Saint Motel, the sweaty reverend, a man dressed as “Jesus” and the audience counted down, and nothing happened.
|"Jesus" and Reverend Childs await an end that doesn't come.|
“I’ve spent over forty years studying the Bible, figuring out when Judgment Day is,” says Reverend Childs in Part One of Saint Motel’s Judgment Day series on YouTube. Adding, “So when people ask me what’s going to happen if they wake up on May 22nd, uh, all I have to say is they won’t.” And then he unwraps and starts sucking on a large frozen treat.
His reaction as the clock struck midnight was anticlimactic and incredibly disappointing. A brief expression of defeat consumed his face and body as he lowered his arms; he then turned and walked offstage. And we all woke up on Sunday alive sans assessment.

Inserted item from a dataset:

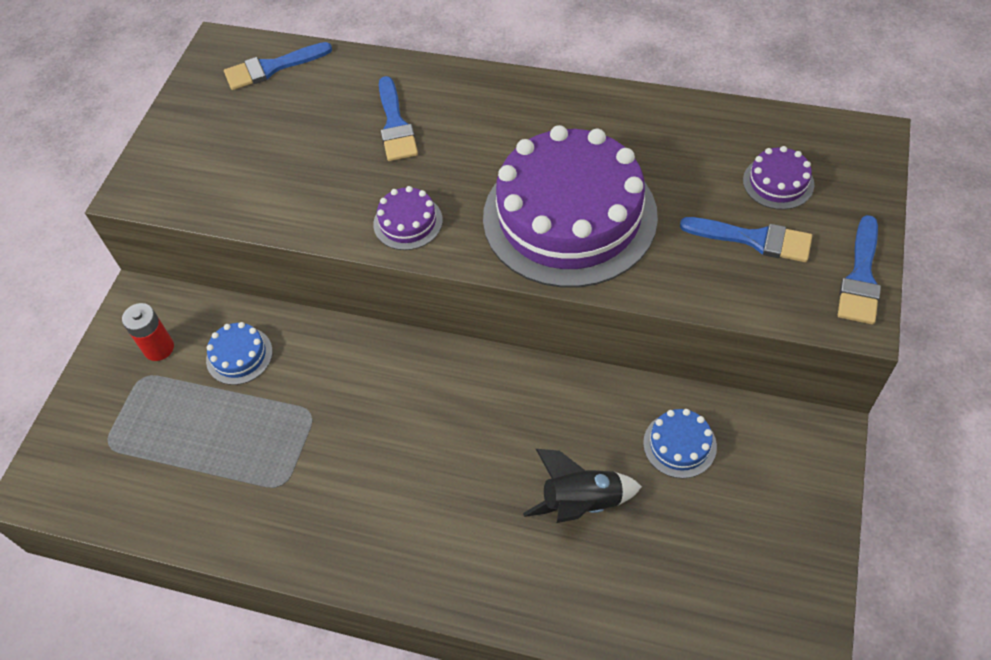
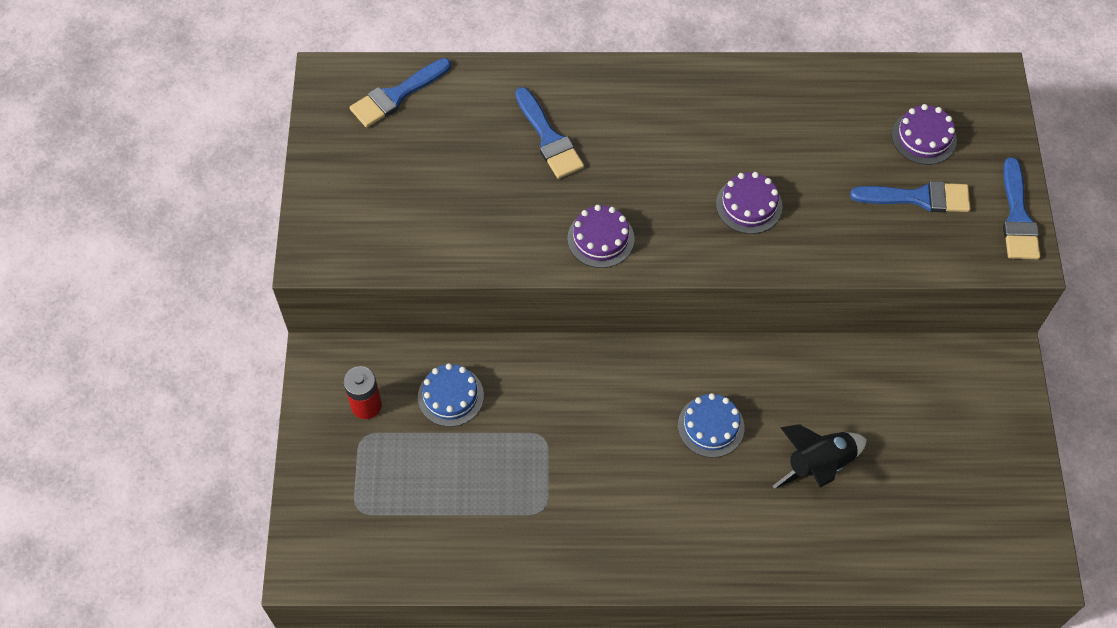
camera: 20 degrees left, 5 degrees up
(569, 216) = (749, 205): purple cake -> purple cake, size x0.40
(679, 444) = (887, 394): blue cake -> blue cake (711, 426)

Surprisingly zero Judgment Day protesters or advocates barked outside of The Roxy Theatre during Saturday night’s festivities. And the audience paid no mind to the possibility of being “raptured.” Fans arrived for the music, be it the opening bands – Queen Caveat, The Hundred Days, Vanaprasta – or the headliner, Saint Motel. All three openers impressed.

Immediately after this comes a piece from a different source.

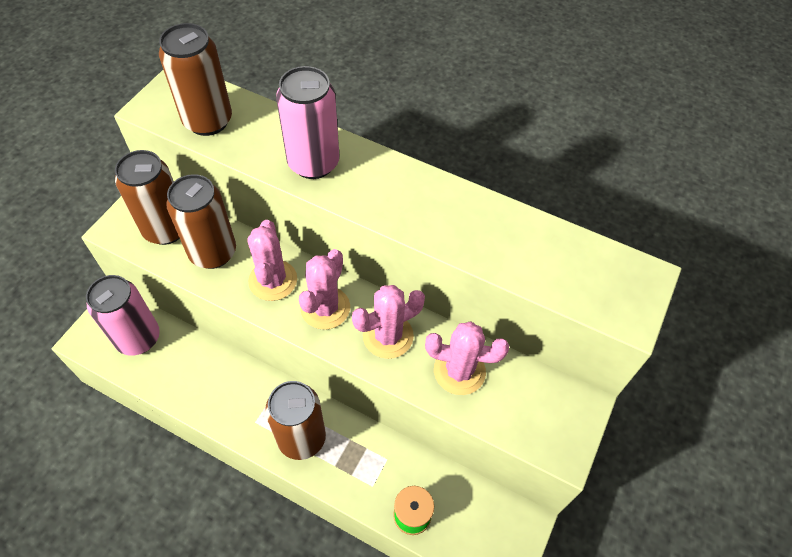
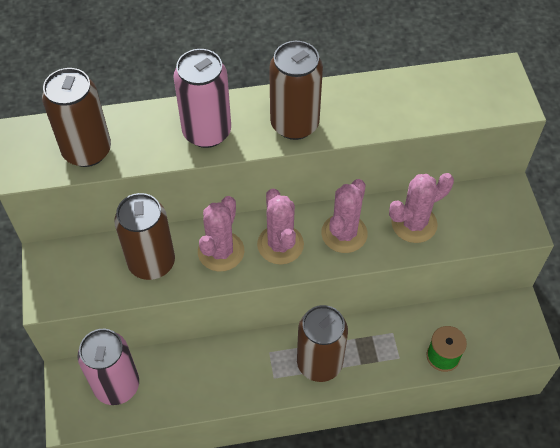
camera: 35 degrees left, 0 degrees up
(166, 229) = (93, 270): brown can -> brown can (294, 124)
(273, 280) = (221, 251): pink cactus -> pink cactus turned 60 degrees clockwise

Vanaprasta best impressed, entrancing and stimulating the crowd with their unpredictable tempos and unique stage presence. Unlike Saint Motel, who actively engages the audience, each of the five Vanaprasta members perform within their own worlds, rarely conversing with each other. Cameron Dmytryk, guitar, jumped into the crowd (without guitar) during one song, and Steven Wilkin, lead vocals and keyboard, bent down on his knees a couple times to wail to the front row. Side note: Wilkin strongly resembles Joaquin Phoenix during his I’m Still Here days.
Saint Motel, an indie rock/pop band from L.A., commands attention during their shows. A/J Jackson, lead vocals and guitar (and keyboard on “Puzzle Pieces”), stepped onstage wearing a white shirt that read, “End of World 100% Guaran-Ti,” spelled out in thin black tape. His back read, “Project Caravan.” Was he mocking the cause? Probably. A. Sharp, lead guitar, was born to strum six strings and was happily consumed by his performance. It was also his birthday. The bassist, Dak, danced with his instrument while belting out backing vocals. While drummers are practically invisible in some bands, Greg Erwin is not. He smiles, mouths the lyrics and stands up to clap and beat his sticks.
|Saint Motel at the Roxy.|
Aside from their individual dynamics, Saint Motel builds an experience for the audience. Each mic was strapped with a small video camera, capturing a slightly overhead angle of each musician. Projected behind Erwin was black-and-white footage inter-cut with random video, possibly their self-produced music videos. The “Jesus” man, who was rather convincing in his fatherly garb and long brown mane, a man wearing an Iron Man mask, and a blonde sidekick dressed in a resplendent gold shirt and black daisy dukes hopped onstage during one of the last songs and showered the audience with condoms. The point of these offerings remains unclear, and so does Jackson’s performance involving a lighter, which he then tossed into the audience.
White LED lights hung from the stage’s back wall, adding a nice, warm touch to their set. It was sort of like Christmas, but instead of waiting for Santa Claus and presents, you were waiting for the apocalypse.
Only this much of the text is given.